Vredehammer - Vinteroffer

Review

Bist du mal wieder wütend, nimm den Zorneshammer und zerleg deine Bude, zack zack zack, dass die Späne fliegen. Lustiger Name, VREDEHAMMER. Aber irgendwie passend, jedenfalls bei dieser norwegischen Combo, denn die spielt Black Metal. Allerdings nicht die räudige Variante, sondern eher die frickelige, wo es jede Menge Thrash-Metal-Einflüsse gibt. Zack zack zack, da schwingt er, der Zorneshammer.

Womit wir bei den Vergleichen sind: „Vinteroffer“, das erste vollwertige Album von VREDEHAMMER klingt tatsächlich nicht nach Old-School-Black-Metal-Geschrubbe, sondern am ehesten nach den Landsleuten ANTARES PREDATOR und mittleren KEEP OF KALESSIN. Soll heißen, dass hier wie dort die Gitarrenarbeit im Vordergrund steht, und mit Per Valla steht bei VREDEHAMMER ein Meister seines Fachs an vorderster Gitarrenfront. Die Songs werden vom etwas steril klingenden Schlagzeug zumeist rasant angetrieben, und das passt zu den vielseitigen Gitarrenriffs ganz ausgezeichnet. Vor allem das flinke Doublebass-Geratter macht im Zusammenspiel mit den Sweepings des Herrn Gitarristen ordentlichen Spaß (beispielsweise in „Seduce Infect Destroy“).

Allerdings gibt es Abzüge in der B-Note: Ähnlich der lyrischen Ergüsse („Cthulhu“, „Suicide Forest“ und „Vinteroffer“ in einer Reihe) wirken die Songs ziemlich beliebig und songschreiberisch unspektakulär. Bei aller Vielseitigkeit weiß man am Ende nicht so recht, wie man „Vinteroffer“ einordnen soll: Ist das jetzt schwarzmetallisch böse, intergalaktisch überhöht oder steht einfach der (spiel-) technische Aspekt im Vordergrund? Und gegen wen oder was richtet sich eigentlich der Zorneshammer?
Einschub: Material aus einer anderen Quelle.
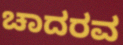
ಚಾದರವ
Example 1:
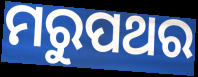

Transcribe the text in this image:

ମରୁପଥର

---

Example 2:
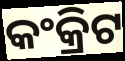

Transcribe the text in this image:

କଂକ୍ରିଟ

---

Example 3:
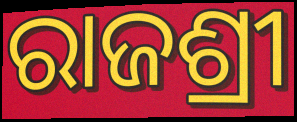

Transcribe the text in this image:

ରାଜଶ୍ରୀ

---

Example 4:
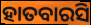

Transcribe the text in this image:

ହାତବାରସି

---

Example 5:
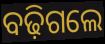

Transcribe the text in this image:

ବଢ଼ିଗଲେ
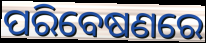
ପରିବେଷଣରେ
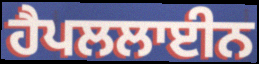
ਹੈਪਲਲਾਈਨ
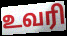
உவரி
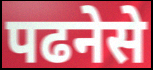
पढनेसे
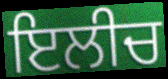
ਇਲੀਚ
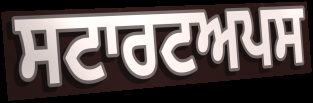
ਸਟਾਰਟਅਪਸ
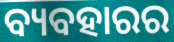
ବ୍ୟବହାରର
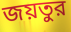
জয়তুর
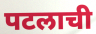
पटलाची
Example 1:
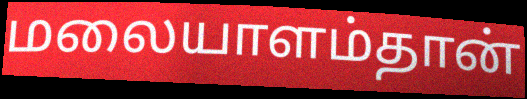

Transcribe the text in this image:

மலையாளம்தான்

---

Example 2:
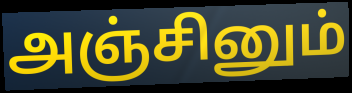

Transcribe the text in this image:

அஞ்சினும்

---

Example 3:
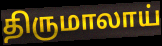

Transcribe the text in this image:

திருமாலாய்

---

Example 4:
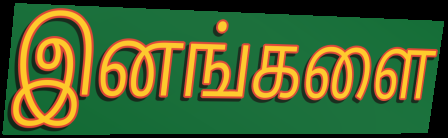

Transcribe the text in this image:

இனங்களை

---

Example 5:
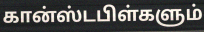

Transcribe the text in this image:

கான்ஸ்டபிள்களும்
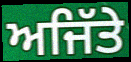
ਅਜਿੱਤੇ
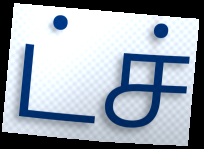
ட்ச்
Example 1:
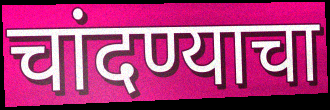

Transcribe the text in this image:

चांदण्याचा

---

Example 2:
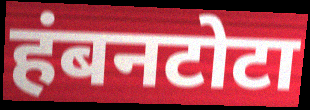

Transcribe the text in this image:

हंबनटोटा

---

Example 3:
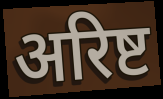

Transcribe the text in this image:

अरिष्ट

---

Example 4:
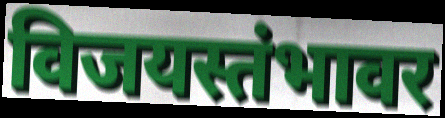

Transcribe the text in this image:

विजयस्तंभावर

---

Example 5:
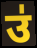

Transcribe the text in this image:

उ॑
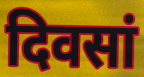
दिवसां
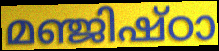
മഞ്ജിഷ്ഠാ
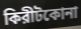
কিরীটকোনা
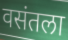
वसंतला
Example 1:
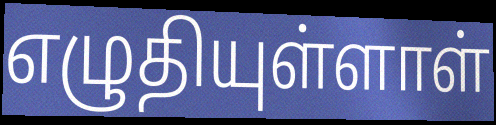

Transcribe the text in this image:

எழுதியுள்ளாள்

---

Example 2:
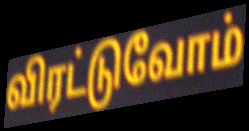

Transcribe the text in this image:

விரட்டுவோம்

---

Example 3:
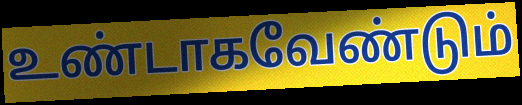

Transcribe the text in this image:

உண்டாகவேண்டும்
Wer damit leben kann, bekommt mit „Vinteroffer“ ein ordentliches Album geliefert, auf dem an vielen Ecken ein cooles Riff lauert und das zumindest mit dem über neunminütigen Titeltrack einen stimmungsvollen Höhepunkt bereithält. Und, wie gesagt, spieltechnisch ist das alles ziemlich gediegen. Kein Grund also, schlecht drauf zu sein und die eigenen vier Wände zu Kleinholz zu verarbeiten.